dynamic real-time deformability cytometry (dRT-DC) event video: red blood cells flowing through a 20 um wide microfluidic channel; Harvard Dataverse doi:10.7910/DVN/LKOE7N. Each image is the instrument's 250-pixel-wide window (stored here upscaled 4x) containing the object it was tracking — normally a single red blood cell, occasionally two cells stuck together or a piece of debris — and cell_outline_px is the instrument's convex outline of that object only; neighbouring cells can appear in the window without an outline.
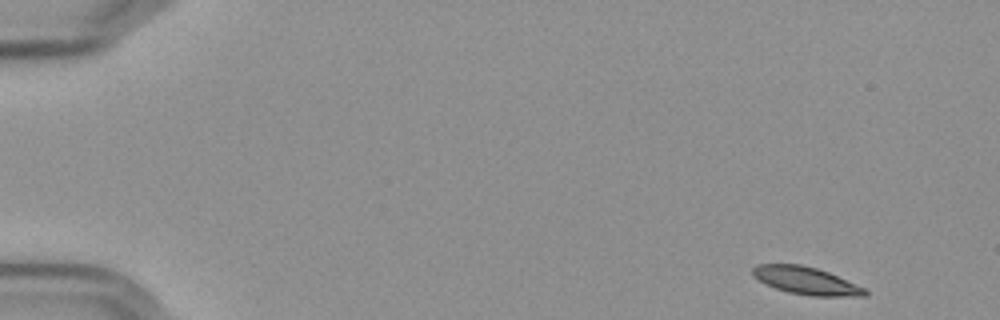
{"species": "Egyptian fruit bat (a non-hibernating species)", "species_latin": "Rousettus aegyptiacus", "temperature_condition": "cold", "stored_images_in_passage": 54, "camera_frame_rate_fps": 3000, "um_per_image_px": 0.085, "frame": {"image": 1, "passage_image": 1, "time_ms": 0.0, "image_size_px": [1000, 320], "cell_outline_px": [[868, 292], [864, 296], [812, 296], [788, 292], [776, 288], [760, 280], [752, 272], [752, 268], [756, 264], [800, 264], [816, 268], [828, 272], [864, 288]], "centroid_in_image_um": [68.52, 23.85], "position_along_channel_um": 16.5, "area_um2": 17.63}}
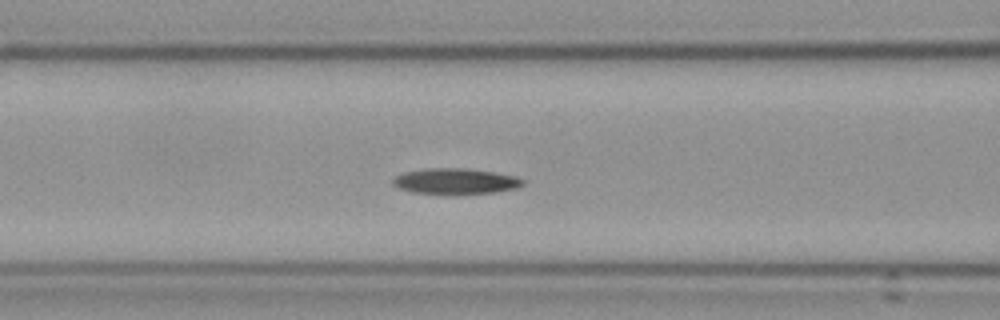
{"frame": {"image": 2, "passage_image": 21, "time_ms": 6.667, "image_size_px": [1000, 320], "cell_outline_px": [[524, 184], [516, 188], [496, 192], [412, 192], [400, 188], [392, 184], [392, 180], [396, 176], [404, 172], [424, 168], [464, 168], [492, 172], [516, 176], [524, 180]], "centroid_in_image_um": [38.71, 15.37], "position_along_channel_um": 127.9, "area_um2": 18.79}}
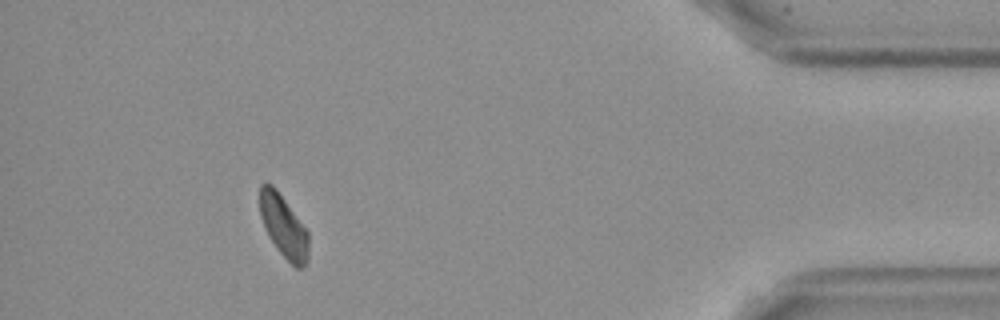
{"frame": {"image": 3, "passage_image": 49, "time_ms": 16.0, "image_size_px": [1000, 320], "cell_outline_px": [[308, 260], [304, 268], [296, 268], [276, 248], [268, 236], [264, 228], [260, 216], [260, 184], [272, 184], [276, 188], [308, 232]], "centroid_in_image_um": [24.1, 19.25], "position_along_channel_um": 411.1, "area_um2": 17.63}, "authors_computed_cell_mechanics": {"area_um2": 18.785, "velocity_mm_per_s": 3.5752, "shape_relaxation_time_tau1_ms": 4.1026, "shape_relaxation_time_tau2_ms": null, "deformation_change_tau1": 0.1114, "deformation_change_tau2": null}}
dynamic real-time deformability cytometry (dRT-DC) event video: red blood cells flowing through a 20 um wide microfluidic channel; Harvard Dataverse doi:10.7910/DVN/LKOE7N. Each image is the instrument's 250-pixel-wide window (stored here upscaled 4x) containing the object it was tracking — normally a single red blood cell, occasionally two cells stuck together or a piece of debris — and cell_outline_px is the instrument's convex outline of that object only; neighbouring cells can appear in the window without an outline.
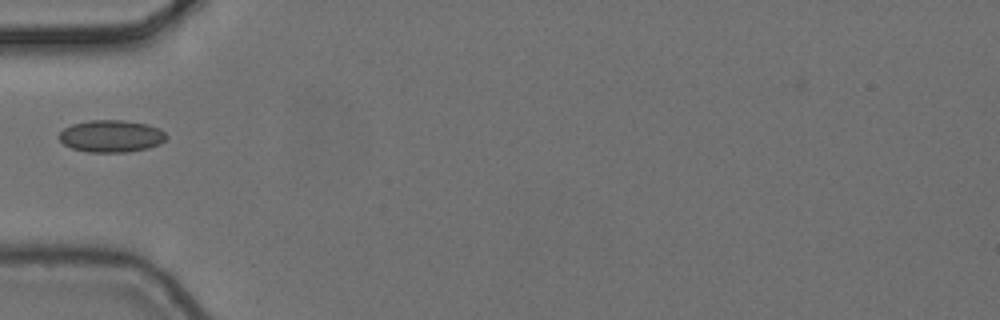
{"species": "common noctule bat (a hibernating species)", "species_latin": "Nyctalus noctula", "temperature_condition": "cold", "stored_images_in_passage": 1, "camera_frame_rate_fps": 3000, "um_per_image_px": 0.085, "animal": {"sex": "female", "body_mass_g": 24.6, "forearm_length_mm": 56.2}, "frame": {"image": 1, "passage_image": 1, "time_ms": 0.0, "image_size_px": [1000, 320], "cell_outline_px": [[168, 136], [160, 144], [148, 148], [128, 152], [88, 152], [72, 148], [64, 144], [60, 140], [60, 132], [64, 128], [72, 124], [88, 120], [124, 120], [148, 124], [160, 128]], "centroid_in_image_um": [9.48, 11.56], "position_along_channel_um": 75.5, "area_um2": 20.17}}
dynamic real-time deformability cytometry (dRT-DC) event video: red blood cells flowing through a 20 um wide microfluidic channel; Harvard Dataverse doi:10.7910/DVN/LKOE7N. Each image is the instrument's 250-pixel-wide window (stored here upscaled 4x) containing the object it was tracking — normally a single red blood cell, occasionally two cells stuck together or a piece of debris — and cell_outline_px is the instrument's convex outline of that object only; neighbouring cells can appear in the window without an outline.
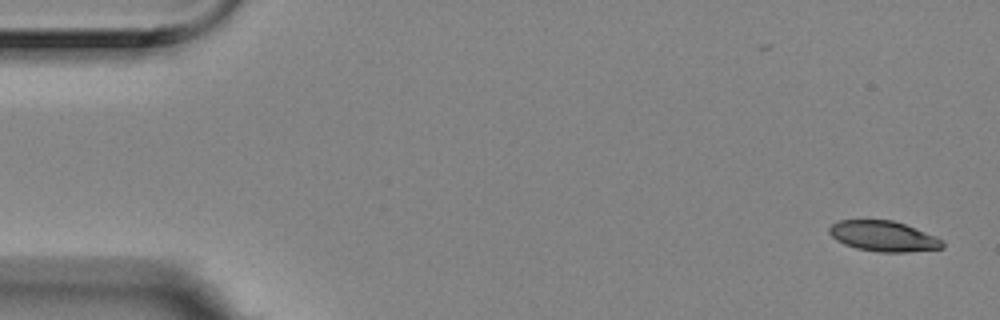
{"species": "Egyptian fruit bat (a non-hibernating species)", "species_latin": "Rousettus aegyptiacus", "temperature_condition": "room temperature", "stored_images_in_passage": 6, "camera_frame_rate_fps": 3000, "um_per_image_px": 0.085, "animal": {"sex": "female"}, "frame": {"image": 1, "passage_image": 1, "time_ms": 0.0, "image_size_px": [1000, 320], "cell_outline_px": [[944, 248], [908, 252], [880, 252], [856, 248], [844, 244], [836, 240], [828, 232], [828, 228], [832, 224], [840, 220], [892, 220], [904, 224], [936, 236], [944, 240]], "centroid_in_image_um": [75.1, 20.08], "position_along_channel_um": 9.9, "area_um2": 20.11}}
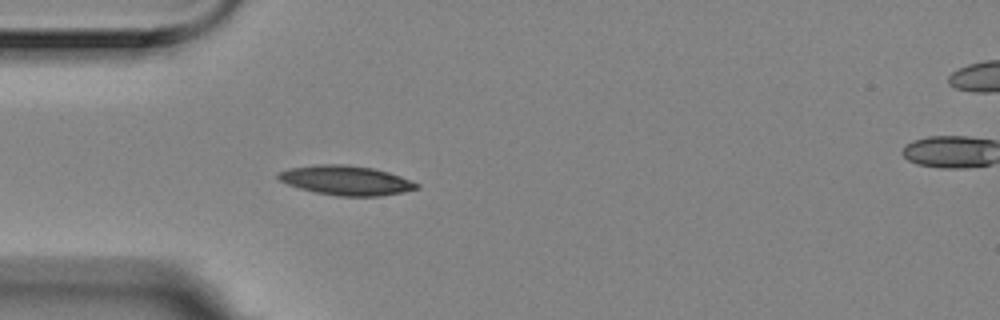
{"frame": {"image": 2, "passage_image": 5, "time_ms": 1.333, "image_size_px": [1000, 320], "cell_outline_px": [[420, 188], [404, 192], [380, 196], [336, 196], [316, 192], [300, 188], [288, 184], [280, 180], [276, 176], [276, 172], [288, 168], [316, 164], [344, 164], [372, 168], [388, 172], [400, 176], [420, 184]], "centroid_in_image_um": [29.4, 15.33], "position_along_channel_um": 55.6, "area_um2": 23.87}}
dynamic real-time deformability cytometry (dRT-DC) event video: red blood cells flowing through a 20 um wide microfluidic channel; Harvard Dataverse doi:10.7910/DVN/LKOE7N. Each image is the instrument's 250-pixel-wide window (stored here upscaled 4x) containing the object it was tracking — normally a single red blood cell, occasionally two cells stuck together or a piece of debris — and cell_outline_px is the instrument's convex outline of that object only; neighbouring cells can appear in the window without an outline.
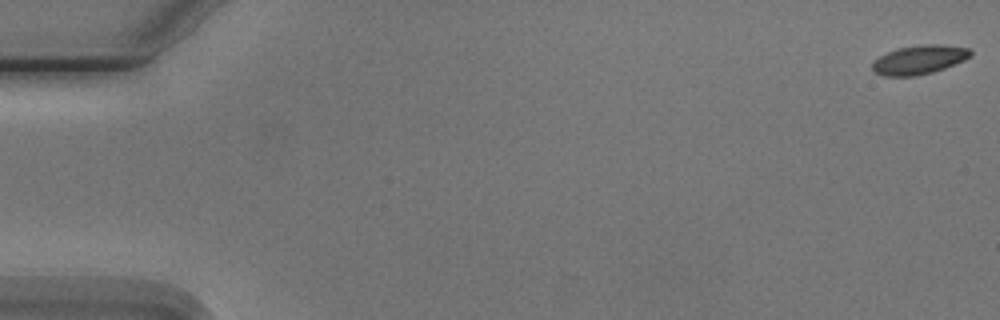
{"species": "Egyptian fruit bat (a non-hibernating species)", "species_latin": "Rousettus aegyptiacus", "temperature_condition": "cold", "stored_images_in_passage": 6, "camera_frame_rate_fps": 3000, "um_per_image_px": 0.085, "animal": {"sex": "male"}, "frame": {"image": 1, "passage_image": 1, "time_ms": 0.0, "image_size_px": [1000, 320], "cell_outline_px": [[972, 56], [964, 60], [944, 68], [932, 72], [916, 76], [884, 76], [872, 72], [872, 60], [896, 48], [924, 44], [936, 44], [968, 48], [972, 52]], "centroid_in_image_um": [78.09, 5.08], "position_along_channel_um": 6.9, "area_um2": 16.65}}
________
Make an exact copy of the whole listing, but don't bring over any pictures.

dynamic real-time deformability cytometry (dRT-DC) event video: red blood cells flowing through a 20 um wide microfluidic channel; Harvard Dataverse doi:10.7910/DVN/LKOE7N. Each image is the instrument's 250-pixel-wide window (stored here upscaled 4x) containing the object it was tracking — normally a single red blood cell, occasionally two cells stuck together or a piece of debris — and cell_outline_px is the instrument's convex outline of that object only; neighbouring cells can appear in the window without an outline.
{"species": "Egyptian fruit bat (a non-hibernating species)", "species_latin": "Rousettus aegyptiacus", "temperature_condition": "cold", "stored_images_in_passage": 54, "camera_frame_rate_fps": 3000, "um_per_image_px": 0.085, "frame": {"image": 1, "passage_image": 1, "time_ms": 0.0, "image_size_px": [1000, 320], "cell_outline_px": [[868, 292], [864, 296], [812, 296], [788, 292], [776, 288], [760, 280], [752, 272], [752, 268], [756, 264], [800, 264], [816, 268], [828, 272], [864, 288]], "centroid_in_image_um": [68.52, 23.85], "position_along_channel_um": 16.5, "area_um2": 17.63}}
{"frame": {"image": 2, "passage_image": 21, "time_ms": 6.667, "image_size_px": [1000, 320], "cell_outline_px": [[524, 184], [516, 188], [496, 192], [412, 192], [400, 188], [392, 184], [392, 180], [396, 176], [404, 172], [424, 168], [464, 168], [492, 172], [516, 176], [524, 180]], "centroid_in_image_um": [38.71, 15.37], "position_along_channel_um": 127.9, "area_um2": 18.79}}
{"frame": {"image": 3, "passage_image": 49, "time_ms": 16.0, "image_size_px": [1000, 320], "cell_outline_px": [[308, 260], [304, 268], [296, 268], [276, 248], [268, 236], [264, 228], [260, 216], [260, 184], [272, 184], [276, 188], [308, 232]], "centroid_in_image_um": [24.1, 19.25], "position_along_channel_um": 411.1, "area_um2": 17.63}, "authors_computed_cell_mechanics": {"area_um2": 18.785, "velocity_mm_per_s": 3.5752, "shape_relaxation_time_tau1_ms": 4.1026, "shape_relaxation_time_tau2_ms": null, "deformation_change_tau1": 0.1114, "deformation_change_tau2": null}}
dynamic real-time deformability cytometry (dRT-DC) event video: red blood cells flowing through a 20 um wide microfluidic channel; Harvard Dataverse doi:10.7910/DVN/LKOE7N. Each image is the instrument's 250-pixel-wide window (stored here upscaled 4x) containing the object it was tracking — normally a single red blood cell, occasionally two cells stuck together or a piece of debris — and cell_outline_px is the instrument's convex outline of that object only; neighbouring cells can appear in the window without an outline.
{"species": "common noctule bat (a hibernating species)", "species_latin": "Nyctalus noctula", "temperature_condition": "cold", "stored_images_in_passage": 1, "camera_frame_rate_fps": 3000, "um_per_image_px": 0.085, "animal": {"sex": "female", "body_mass_g": 24.6, "forearm_length_mm": 56.2}, "frame": {"image": 1, "passage_image": 1, "time_ms": 0.0, "image_size_px": [1000, 320], "cell_outline_px": [[168, 136], [160, 144], [148, 148], [128, 152], [88, 152], [72, 148], [64, 144], [60, 140], [60, 132], [64, 128], [72, 124], [88, 120], [124, 120], [148, 124], [160, 128]], "centroid_in_image_um": [9.48, 11.56], "position_along_channel_um": 75.5, "area_um2": 20.17}}
dynamic real-time deformability cytometry (dRT-DC) event video: red blood cells flowing through a 20 um wide microfluidic channel; Harvard Dataverse doi:10.7910/DVN/LKOE7N. Each image is the instrument's 250-pixel-wide window (stored here upscaled 4x) containing the object it was tracking — normally a single red blood cell, occasionally two cells stuck together or a piece of debris — and cell_outline_px is the instrument's convex outline of that object only; neighbouring cells can appear in the window without an outline.
{"species": "Egyptian fruit bat (a non-hibernating species)", "species_latin": "Rousettus aegyptiacus", "temperature_condition": "room temperature", "stored_images_in_passage": 6, "camera_frame_rate_fps": 3000, "um_per_image_px": 0.085, "animal": {"sex": "female"}, "frame": {"image": 1, "passage_image": 1, "time_ms": 0.0, "image_size_px": [1000, 320], "cell_outline_px": [[944, 248], [908, 252], [880, 252], [856, 248], [844, 244], [836, 240], [828, 232], [828, 228], [832, 224], [840, 220], [892, 220], [904, 224], [936, 236], [944, 240]], "centroid_in_image_um": [75.1, 20.08], "position_along_channel_um": 9.9, "area_um2": 20.11}}
{"frame": {"image": 2, "passage_image": 5, "time_ms": 1.333, "image_size_px": [1000, 320], "cell_outline_px": [[420, 188], [404, 192], [380, 196], [336, 196], [316, 192], [300, 188], [288, 184], [280, 180], [276, 176], [276, 172], [288, 168], [316, 164], [344, 164], [372, 168], [388, 172], [400, 176], [420, 184]], "centroid_in_image_um": [29.4, 15.33], "position_along_channel_um": 55.6, "area_um2": 23.87}}
dynamic real-time deformability cytometry (dRT-DC) event video: red blood cells flowing through a 20 um wide microfluidic channel; Harvard Dataverse doi:10.7910/DVN/LKOE7N. Each image is the instrument's 250-pixel-wide window (stored here upscaled 4x) containing the object it was tracking — normally a single red blood cell, occasionally two cells stuck together or a piece of debris — and cell_outline_px is the instrument's convex outline of that object only; neighbouring cells can appear in the window without an outline.
{"species": "Egyptian fruit bat (a non-hibernating species)", "species_latin": "Rousettus aegyptiacus", "temperature_condition": "cold", "stored_images_in_passage": 6, "camera_frame_rate_fps": 3000, "um_per_image_px": 0.085, "animal": {"sex": "male"}, "frame": {"image": 1, "passage_image": 1, "time_ms": 0.0, "image_size_px": [1000, 320], "cell_outline_px": [[972, 56], [964, 60], [944, 68], [932, 72], [916, 76], [884, 76], [872, 72], [872, 60], [896, 48], [924, 44], [936, 44], [968, 48], [972, 52]], "centroid_in_image_um": [78.09, 5.08], "position_along_channel_um": 6.9, "area_um2": 16.65}}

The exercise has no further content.